(Collected data)
##############################

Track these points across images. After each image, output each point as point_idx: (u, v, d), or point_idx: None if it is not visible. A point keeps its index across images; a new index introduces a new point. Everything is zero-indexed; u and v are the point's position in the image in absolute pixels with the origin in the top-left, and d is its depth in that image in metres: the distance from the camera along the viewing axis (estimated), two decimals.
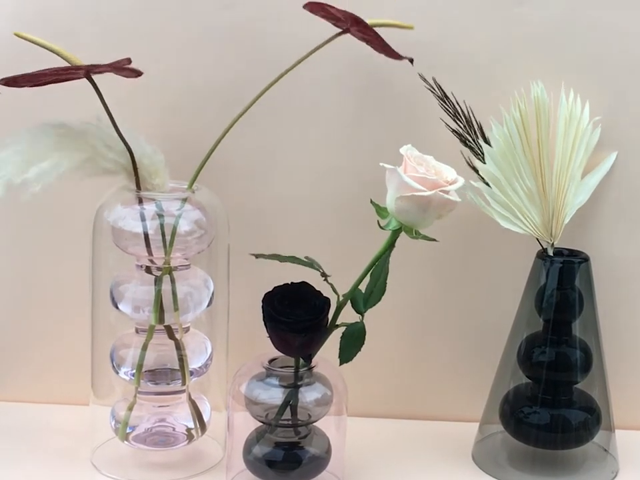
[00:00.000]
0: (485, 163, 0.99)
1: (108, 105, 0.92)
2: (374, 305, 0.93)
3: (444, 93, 1.01)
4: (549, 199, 1.00)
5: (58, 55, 0.91)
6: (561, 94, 1.01)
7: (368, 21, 0.92)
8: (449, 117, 1.02)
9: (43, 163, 0.90)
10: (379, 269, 0.92)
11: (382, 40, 0.93)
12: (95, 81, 0.91)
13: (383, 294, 0.93)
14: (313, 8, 0.93)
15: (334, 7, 0.92)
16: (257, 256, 0.93)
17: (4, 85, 0.88)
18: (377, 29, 0.93)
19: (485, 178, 1.00)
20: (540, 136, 1.00)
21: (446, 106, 1.01)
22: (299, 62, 0.95)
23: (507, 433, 1.02)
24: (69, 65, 0.91)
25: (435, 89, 1.00)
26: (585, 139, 1.01)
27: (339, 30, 0.95)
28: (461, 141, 1.01)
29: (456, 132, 1.01)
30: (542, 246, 1.01)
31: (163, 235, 0.95)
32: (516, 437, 1.01)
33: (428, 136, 1.04)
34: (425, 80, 1.00)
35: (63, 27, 1.03)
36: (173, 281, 0.97)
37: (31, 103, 1.02)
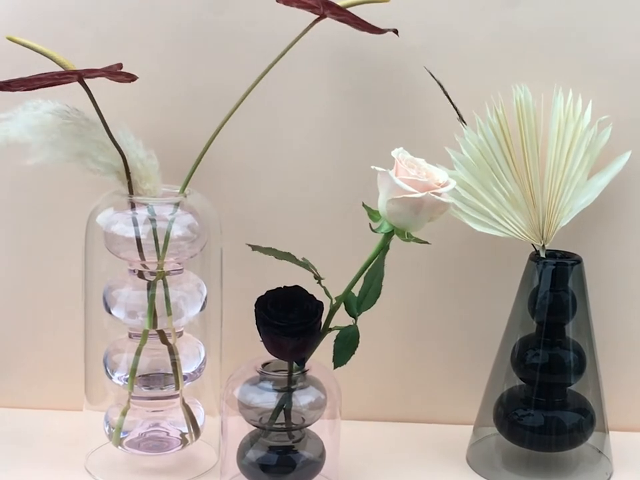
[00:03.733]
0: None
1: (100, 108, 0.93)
2: (368, 308, 0.93)
3: (446, 92, 1.01)
4: (537, 201, 1.00)
5: (51, 59, 0.91)
6: (555, 95, 1.01)
7: (340, 2, 0.93)
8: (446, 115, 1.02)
9: (43, 138, 0.91)
10: (372, 273, 0.92)
11: (359, 19, 0.94)
12: (87, 84, 0.92)
13: (377, 297, 0.93)
14: (285, 1, 0.94)
15: None
16: (254, 248, 0.92)
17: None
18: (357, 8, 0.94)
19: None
20: (524, 139, 1.00)
21: (452, 103, 1.01)
22: (281, 55, 0.95)
23: (501, 436, 1.02)
24: (63, 70, 0.91)
25: (440, 85, 1.00)
26: (585, 140, 1.00)
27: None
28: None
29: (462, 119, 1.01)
30: (535, 248, 1.02)
31: (156, 239, 0.95)
32: (510, 439, 1.01)
33: (421, 137, 1.05)
34: (432, 75, 1.00)
35: (54, 30, 1.03)
36: (166, 285, 0.97)
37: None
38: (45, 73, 0.89)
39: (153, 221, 0.95)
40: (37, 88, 0.90)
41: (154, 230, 0.95)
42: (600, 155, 1.01)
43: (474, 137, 1.00)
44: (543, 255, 1.01)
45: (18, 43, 0.91)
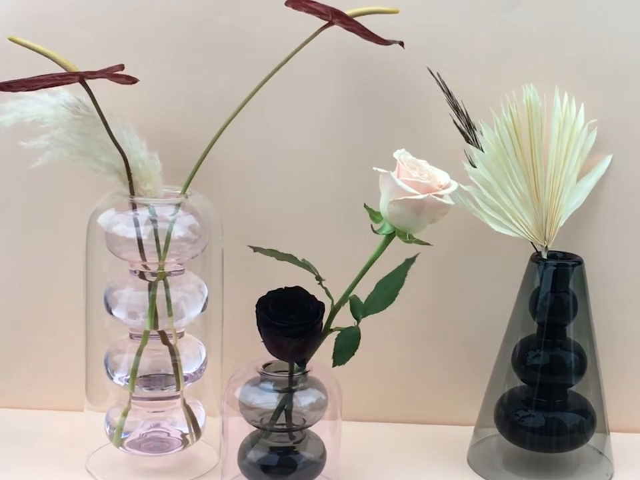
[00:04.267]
0: (474, 166, 1.00)
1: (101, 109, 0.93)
2: (375, 313, 0.93)
3: (449, 90, 1.01)
4: (542, 202, 1.00)
5: (52, 59, 0.91)
6: (555, 97, 1.01)
7: (349, 12, 0.94)
8: (447, 117, 1.02)
9: (52, 130, 0.92)
10: (388, 280, 0.92)
11: (367, 29, 0.94)
12: (88, 84, 0.92)
13: (388, 304, 0.92)
14: (294, 5, 0.94)
15: (313, 2, 0.93)
16: (255, 249, 0.92)
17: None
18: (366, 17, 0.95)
19: (476, 181, 1.00)
20: (532, 139, 1.00)
21: (453, 102, 1.00)
22: (288, 59, 0.95)
23: (502, 437, 1.02)
24: (64, 71, 0.91)
25: (442, 85, 1.00)
26: (579, 142, 1.01)
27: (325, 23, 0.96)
28: (466, 139, 1.01)
29: (461, 129, 1.01)
30: (536, 249, 1.02)
31: (157, 240, 0.95)
32: (511, 440, 1.01)
33: (423, 138, 1.04)
34: (432, 74, 1.00)
35: (55, 31, 1.03)
36: (167, 286, 0.97)
37: None
38: (46, 75, 0.89)
39: (154, 221, 0.95)
40: (38, 89, 0.90)
41: (155, 231, 0.95)
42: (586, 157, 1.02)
43: (491, 134, 1.00)
44: (545, 255, 1.00)
45: (19, 44, 0.91)
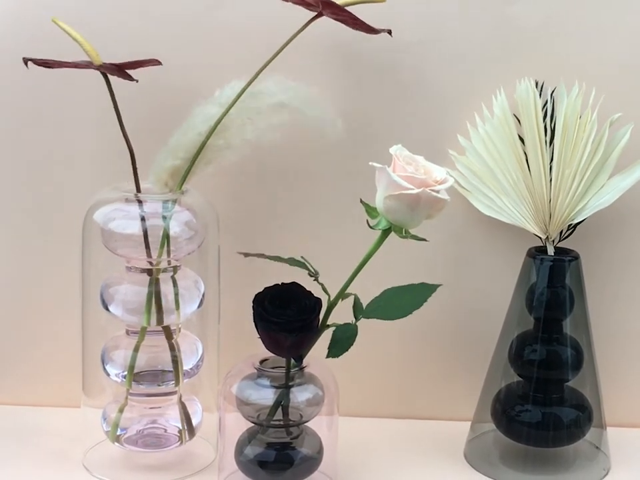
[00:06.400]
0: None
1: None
2: (380, 319, 0.92)
3: None
4: (543, 195, 0.99)
5: (82, 47, 0.92)
6: (562, 92, 1.00)
7: (339, 1, 0.93)
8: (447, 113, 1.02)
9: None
10: (399, 294, 0.93)
11: (358, 19, 0.94)
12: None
13: (397, 317, 0.93)
14: None
15: None
16: (245, 255, 0.93)
17: (37, 65, 0.91)
18: (352, 7, 0.95)
19: (462, 169, 1.02)
20: (526, 132, 1.00)
21: None
22: (279, 51, 0.95)
23: (499, 432, 1.02)
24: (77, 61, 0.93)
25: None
26: (592, 136, 0.98)
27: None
28: None
29: None
30: (545, 243, 1.01)
31: (163, 235, 0.95)
32: (508, 435, 1.01)
33: (420, 135, 1.04)
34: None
35: (52, 27, 1.03)
36: (175, 283, 0.97)
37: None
38: (83, 61, 0.92)
39: (150, 217, 0.95)
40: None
41: (151, 227, 0.95)
42: (621, 155, 1.00)
43: (481, 126, 1.01)
44: (551, 251, 1.00)
45: (60, 27, 0.93)
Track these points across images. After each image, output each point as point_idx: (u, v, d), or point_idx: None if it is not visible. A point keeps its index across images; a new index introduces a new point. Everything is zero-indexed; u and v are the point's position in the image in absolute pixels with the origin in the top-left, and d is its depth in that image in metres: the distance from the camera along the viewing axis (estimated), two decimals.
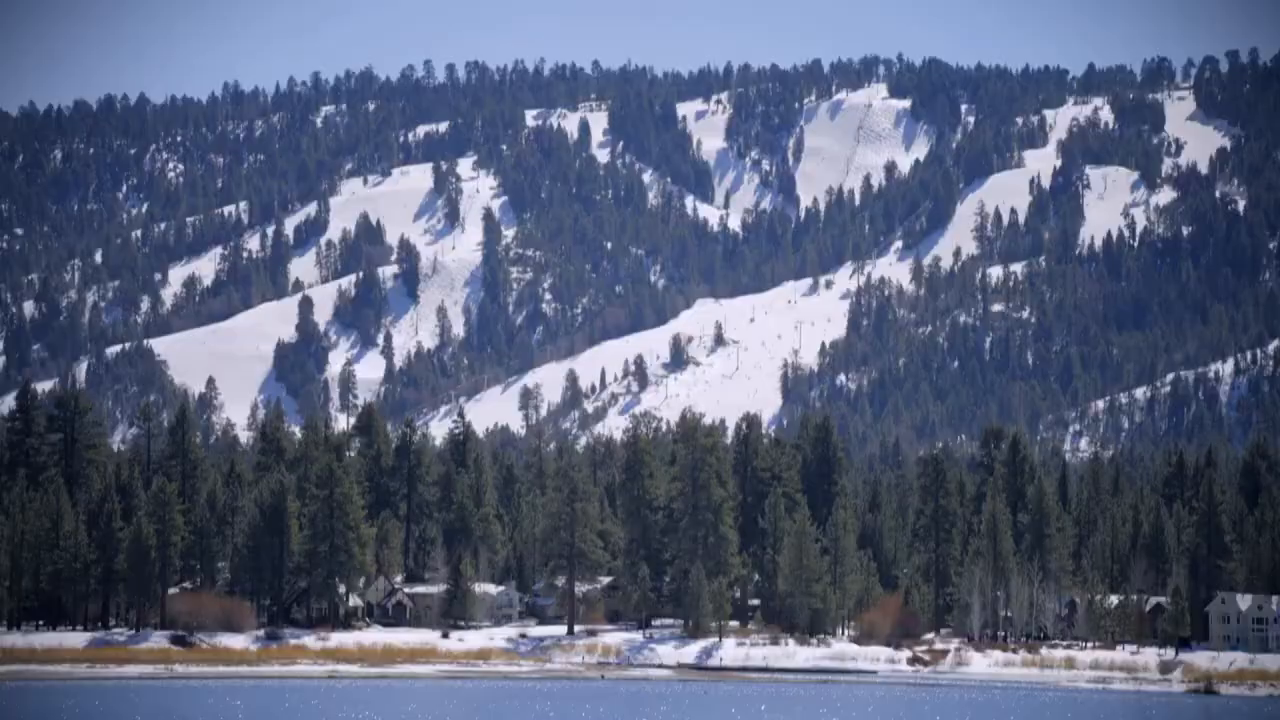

##############################

■ **PROMPT**: Output the whole of the data, unchanged; keep the pictures out.

■ **TASK OUTPUT**:
Track these points across images. After each image, output each point as point_idx: (u, v, d), or point_idx: None if it is not visible. A point keeps its index across images; a new index introduces a new point. Everything is zero-indexed; u and v are the point's position in the image in absolute pixels with the origin in the top-left, and d is its depth in that image in metres: the distance from the camera along the viewing axis (estimated), two decimals.
[00:00.000]
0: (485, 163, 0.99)
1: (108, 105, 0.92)
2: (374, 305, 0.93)
3: (444, 93, 1.01)
4: (549, 199, 1.00)
5: (58, 55, 0.91)
6: (561, 94, 1.01)
7: (368, 21, 0.92)
8: (449, 117, 1.02)
9: (43, 163, 0.90)
10: (379, 269, 0.92)
11: (382, 40, 0.93)
12: (95, 81, 0.91)
13: (383, 294, 0.93)
14: (313, 8, 0.93)
15: (334, 7, 0.92)
16: (257, 256, 0.93)
17: (4, 85, 0.88)
18: (377, 29, 0.93)
19: (485, 178, 1.00)
20: (540, 136, 1.00)
21: (446, 106, 1.01)
22: (299, 62, 0.95)
23: (507, 433, 1.02)
24: (69, 65, 0.91)
25: (435, 89, 1.00)
26: (585, 139, 1.01)
27: (339, 30, 0.95)
28: (461, 141, 1.01)
29: (456, 132, 1.01)
30: (542, 246, 1.01)
31: (163, 235, 0.95)
32: (516, 437, 1.01)
33: (428, 136, 1.04)
34: (425, 80, 1.00)
35: (63, 27, 1.03)
36: (173, 281, 0.97)
37: (31, 103, 1.02)
[00:03.733]
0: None
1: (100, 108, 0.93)
2: (368, 308, 0.93)
3: (446, 92, 1.01)
4: (537, 201, 1.00)
5: (51, 59, 0.91)
6: (555, 95, 1.01)
7: (340, 2, 0.93)
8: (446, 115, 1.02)
9: (43, 138, 0.91)
10: (372, 273, 0.92)
11: (359, 19, 0.94)
12: (87, 84, 0.92)
13: (377, 297, 0.93)
14: (285, 1, 0.94)
15: None
16: (254, 248, 0.92)
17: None
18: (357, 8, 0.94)
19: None
20: (524, 139, 1.00)
21: (452, 103, 1.01)
22: (281, 55, 0.95)
23: (501, 436, 1.02)
24: (63, 70, 0.91)
25: (440, 85, 1.00)
26: (585, 140, 1.00)
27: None
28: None
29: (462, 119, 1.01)
30: (535, 248, 1.02)
31: (156, 239, 0.95)
32: (510, 439, 1.01)
33: (421, 137, 1.05)
34: (432, 75, 1.00)
35: (54, 30, 1.03)
36: (166, 285, 0.97)
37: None
38: (45, 73, 0.89)
39: (153, 221, 0.95)
40: (37, 88, 0.90)
41: (154, 230, 0.95)
42: (600, 155, 1.01)
43: (474, 137, 1.00)
44: (543, 255, 1.01)
45: (18, 43, 0.91)
[00:04.267]
0: (474, 166, 1.00)
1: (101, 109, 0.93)
2: (375, 313, 0.93)
3: (449, 90, 1.01)
4: (542, 202, 1.00)
5: (52, 59, 0.91)
6: (555, 97, 1.01)
7: (349, 12, 0.94)
8: (447, 117, 1.02)
9: (52, 130, 0.92)
10: (388, 280, 0.92)
11: (367, 29, 0.94)
12: (88, 84, 0.92)
13: (388, 304, 0.92)
14: (294, 5, 0.94)
15: (313, 2, 0.93)
16: (255, 249, 0.92)
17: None
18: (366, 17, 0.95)
19: (476, 181, 1.00)
20: (532, 139, 1.00)
21: (453, 102, 1.00)
22: (288, 59, 0.95)
23: (502, 437, 1.02)
24: (64, 71, 0.91)
25: (442, 85, 1.00)
26: (579, 142, 1.01)
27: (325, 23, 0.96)
28: (466, 139, 1.01)
29: (461, 129, 1.01)
30: (536, 249, 1.02)
31: (157, 240, 0.95)
32: (511, 440, 1.01)
33: (423, 138, 1.04)
34: (432, 74, 1.00)
35: (55, 31, 1.03)
36: (167, 286, 0.97)
37: None
38: (46, 75, 0.89)
39: (154, 221, 0.95)
40: (38, 89, 0.90)
41: (155, 231, 0.95)
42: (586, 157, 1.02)
43: (491, 134, 1.00)
44: (545, 255, 1.00)
45: (19, 44, 0.91)
[00:06.400]
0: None
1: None
2: (380, 319, 0.92)
3: None
4: (543, 195, 0.99)
5: (82, 47, 0.92)
6: (562, 92, 1.00)
7: (339, 1, 0.93)
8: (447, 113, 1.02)
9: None
10: (399, 294, 0.93)
11: (358, 19, 0.94)
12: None
13: (397, 317, 0.93)
14: None
15: None
16: (245, 255, 0.93)
17: (37, 65, 0.91)
18: (352, 7, 0.95)
19: (462, 169, 1.02)
20: (526, 132, 1.00)
21: None
22: (279, 51, 0.95)
23: (499, 432, 1.02)
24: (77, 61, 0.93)
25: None
26: (592, 136, 0.98)
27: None
28: None
29: None
30: (545, 243, 1.01)
31: (163, 235, 0.95)
32: (508, 435, 1.01)
33: (420, 135, 1.04)
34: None
35: (52, 27, 1.03)
36: (175, 283, 0.97)
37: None
38: (83, 61, 0.92)
39: (150, 217, 0.95)
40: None
41: (151, 227, 0.95)
42: (621, 155, 1.00)
43: (481, 126, 1.01)
44: (551, 251, 1.00)
45: (60, 27, 0.93)
Track these points across images. After each image, output each point as point_idx: (u, v, d), or point_idx: None if it is not visible. A point keeps its index across images; a new index introduces a new point. Everything is zero-indexed; u and v are the point's position in the image in absolute pixels with the origin in the top-left, and d is its depth in that image in metres: the distance from the camera along the viewing axis (estimated), two decimals.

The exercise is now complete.